THE TASK — Reproduce, unchanged, the lines of the items below that run between the line holding "family: Gentianaceae" and the line holding "family: Fringillidae", inclusive.
--- start of DATA ---
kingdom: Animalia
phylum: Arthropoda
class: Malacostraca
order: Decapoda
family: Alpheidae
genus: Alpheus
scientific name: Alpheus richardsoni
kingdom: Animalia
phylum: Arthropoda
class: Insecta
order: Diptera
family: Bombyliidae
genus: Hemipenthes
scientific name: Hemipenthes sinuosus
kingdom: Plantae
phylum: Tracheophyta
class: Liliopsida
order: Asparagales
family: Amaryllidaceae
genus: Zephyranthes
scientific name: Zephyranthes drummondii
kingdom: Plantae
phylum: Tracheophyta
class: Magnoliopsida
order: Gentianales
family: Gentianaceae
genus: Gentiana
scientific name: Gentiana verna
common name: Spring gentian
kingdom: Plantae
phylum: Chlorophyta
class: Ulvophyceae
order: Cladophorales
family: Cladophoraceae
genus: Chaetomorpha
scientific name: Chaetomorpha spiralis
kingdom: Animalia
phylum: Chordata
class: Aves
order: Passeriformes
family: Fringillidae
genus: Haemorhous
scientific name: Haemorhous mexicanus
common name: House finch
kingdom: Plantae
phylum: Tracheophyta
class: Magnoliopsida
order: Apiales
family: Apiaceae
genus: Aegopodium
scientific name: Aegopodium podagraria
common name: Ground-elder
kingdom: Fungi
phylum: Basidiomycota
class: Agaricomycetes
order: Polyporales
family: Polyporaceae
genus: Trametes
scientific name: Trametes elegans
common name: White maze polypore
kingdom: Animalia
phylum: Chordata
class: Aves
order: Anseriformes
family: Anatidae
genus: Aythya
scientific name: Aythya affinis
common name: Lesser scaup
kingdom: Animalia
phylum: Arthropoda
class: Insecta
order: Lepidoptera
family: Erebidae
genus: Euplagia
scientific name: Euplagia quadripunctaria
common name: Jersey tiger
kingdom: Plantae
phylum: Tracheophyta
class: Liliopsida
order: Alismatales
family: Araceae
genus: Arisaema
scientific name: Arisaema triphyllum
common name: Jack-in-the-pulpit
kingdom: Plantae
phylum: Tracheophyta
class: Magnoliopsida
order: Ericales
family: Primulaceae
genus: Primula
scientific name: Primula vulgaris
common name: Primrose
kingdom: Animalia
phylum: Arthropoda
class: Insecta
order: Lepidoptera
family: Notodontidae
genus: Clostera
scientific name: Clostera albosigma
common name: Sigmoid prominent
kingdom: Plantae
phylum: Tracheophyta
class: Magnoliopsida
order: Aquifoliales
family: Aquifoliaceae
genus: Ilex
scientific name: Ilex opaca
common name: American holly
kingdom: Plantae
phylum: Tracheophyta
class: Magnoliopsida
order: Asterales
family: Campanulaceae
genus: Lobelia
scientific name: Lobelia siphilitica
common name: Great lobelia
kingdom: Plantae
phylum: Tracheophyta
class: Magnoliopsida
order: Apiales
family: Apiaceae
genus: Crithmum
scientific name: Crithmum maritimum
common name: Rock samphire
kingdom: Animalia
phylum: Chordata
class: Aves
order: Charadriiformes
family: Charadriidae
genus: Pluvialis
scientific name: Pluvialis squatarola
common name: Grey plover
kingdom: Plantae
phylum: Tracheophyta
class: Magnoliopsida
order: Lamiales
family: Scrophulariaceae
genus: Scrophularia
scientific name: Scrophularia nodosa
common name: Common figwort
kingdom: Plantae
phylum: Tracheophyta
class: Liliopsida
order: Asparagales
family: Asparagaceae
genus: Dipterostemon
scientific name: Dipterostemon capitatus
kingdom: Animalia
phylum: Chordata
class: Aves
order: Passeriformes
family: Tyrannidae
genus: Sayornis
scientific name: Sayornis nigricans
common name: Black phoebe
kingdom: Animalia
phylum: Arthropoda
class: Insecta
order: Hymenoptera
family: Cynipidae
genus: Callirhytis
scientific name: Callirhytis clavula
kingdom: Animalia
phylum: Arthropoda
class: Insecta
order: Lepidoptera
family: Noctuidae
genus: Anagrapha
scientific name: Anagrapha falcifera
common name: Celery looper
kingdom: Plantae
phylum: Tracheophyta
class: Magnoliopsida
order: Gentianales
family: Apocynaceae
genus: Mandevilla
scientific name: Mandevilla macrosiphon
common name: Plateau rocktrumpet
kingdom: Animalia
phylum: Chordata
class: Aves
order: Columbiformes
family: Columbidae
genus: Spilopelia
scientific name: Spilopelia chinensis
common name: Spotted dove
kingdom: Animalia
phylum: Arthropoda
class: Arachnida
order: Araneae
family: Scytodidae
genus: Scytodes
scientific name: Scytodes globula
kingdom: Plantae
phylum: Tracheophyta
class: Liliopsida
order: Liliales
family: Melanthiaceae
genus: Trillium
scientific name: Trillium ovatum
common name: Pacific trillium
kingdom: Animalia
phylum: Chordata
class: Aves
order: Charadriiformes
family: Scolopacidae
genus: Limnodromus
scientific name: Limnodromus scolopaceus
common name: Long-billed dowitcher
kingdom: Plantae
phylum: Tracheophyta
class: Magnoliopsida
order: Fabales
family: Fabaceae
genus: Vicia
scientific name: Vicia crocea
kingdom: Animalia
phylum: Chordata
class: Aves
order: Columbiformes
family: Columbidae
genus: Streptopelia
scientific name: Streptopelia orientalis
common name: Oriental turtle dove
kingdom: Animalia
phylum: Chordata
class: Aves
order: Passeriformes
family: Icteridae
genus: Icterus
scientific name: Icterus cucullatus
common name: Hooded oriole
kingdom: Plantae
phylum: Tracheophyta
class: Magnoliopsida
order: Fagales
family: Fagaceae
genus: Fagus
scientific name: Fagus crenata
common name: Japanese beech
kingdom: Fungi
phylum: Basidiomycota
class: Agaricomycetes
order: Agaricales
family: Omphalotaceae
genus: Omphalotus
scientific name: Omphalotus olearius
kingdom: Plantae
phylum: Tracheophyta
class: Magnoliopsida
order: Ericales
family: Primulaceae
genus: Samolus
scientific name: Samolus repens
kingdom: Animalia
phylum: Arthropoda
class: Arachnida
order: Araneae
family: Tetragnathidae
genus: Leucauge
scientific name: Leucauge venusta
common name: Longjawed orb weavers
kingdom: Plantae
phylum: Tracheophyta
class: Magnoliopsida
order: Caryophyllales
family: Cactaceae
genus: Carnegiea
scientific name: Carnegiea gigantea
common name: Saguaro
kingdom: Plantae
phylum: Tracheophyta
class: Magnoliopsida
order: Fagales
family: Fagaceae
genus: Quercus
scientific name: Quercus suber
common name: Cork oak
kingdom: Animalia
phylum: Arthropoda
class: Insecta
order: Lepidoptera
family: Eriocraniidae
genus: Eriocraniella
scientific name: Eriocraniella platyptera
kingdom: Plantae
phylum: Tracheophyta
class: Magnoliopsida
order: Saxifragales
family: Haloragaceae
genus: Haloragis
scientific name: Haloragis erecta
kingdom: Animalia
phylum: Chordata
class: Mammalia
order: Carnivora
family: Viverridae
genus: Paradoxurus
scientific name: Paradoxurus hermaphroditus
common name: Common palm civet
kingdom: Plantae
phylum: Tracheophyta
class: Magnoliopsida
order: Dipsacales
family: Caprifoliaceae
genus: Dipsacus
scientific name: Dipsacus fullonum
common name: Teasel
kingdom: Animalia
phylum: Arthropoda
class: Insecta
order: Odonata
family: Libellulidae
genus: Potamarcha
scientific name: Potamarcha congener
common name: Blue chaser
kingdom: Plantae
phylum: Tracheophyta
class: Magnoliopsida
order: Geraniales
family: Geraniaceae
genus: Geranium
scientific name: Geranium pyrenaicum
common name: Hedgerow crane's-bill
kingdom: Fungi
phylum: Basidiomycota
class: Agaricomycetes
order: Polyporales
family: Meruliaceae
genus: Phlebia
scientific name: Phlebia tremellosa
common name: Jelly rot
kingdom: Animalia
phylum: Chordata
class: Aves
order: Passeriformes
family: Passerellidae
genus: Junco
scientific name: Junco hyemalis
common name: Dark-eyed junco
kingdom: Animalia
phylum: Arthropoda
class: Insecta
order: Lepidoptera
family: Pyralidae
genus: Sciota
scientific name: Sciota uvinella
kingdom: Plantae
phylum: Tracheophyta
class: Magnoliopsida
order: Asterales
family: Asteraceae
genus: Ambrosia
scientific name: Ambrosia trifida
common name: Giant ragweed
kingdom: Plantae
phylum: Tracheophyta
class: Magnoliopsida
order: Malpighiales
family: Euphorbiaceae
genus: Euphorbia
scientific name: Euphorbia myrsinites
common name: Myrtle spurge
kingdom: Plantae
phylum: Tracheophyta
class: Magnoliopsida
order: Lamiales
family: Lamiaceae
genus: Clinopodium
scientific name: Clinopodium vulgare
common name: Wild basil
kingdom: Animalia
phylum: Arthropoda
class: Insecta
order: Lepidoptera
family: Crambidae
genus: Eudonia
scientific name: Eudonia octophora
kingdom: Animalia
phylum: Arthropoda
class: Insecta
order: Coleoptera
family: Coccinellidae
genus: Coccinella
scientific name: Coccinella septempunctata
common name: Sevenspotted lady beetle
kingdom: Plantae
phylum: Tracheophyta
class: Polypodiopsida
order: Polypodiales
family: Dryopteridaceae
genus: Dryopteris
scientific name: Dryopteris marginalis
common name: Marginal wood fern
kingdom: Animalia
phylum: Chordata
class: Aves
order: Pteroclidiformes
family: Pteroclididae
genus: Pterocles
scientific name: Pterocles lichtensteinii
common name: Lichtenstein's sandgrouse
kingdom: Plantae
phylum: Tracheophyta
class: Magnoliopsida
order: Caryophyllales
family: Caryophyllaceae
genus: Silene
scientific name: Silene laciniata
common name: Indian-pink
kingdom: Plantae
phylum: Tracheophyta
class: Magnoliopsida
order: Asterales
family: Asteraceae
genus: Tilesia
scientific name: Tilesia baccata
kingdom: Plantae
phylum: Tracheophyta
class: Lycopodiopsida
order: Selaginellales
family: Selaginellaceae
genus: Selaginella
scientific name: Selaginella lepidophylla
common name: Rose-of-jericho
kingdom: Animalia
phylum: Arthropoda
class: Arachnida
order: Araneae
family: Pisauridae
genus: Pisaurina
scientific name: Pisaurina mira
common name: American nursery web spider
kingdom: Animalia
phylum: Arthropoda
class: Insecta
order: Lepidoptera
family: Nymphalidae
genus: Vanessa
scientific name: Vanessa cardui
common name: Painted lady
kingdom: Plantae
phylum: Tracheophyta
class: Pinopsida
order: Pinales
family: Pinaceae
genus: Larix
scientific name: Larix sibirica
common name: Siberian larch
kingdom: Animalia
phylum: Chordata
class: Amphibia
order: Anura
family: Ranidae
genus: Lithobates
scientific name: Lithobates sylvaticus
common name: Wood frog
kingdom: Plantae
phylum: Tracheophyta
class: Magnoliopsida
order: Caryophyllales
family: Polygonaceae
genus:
--- end of DATA ---
ANSWER IN FULL —
family: Gentianaceae
genus: Gentiana
scientific name: Gentiana verna
common name: Spring gentian
kingdom: Plantae
phylum: Chlorophyta
class: Ulvophyceae
order: Cladophorales
family: Cladophoraceae
genus: Chaetomorpha
scientific name: Chaetomorpha spiralis
kingdom: Animalia
phylum: Chordata
class: Aves
order: Passeriformes
family: Fringillidae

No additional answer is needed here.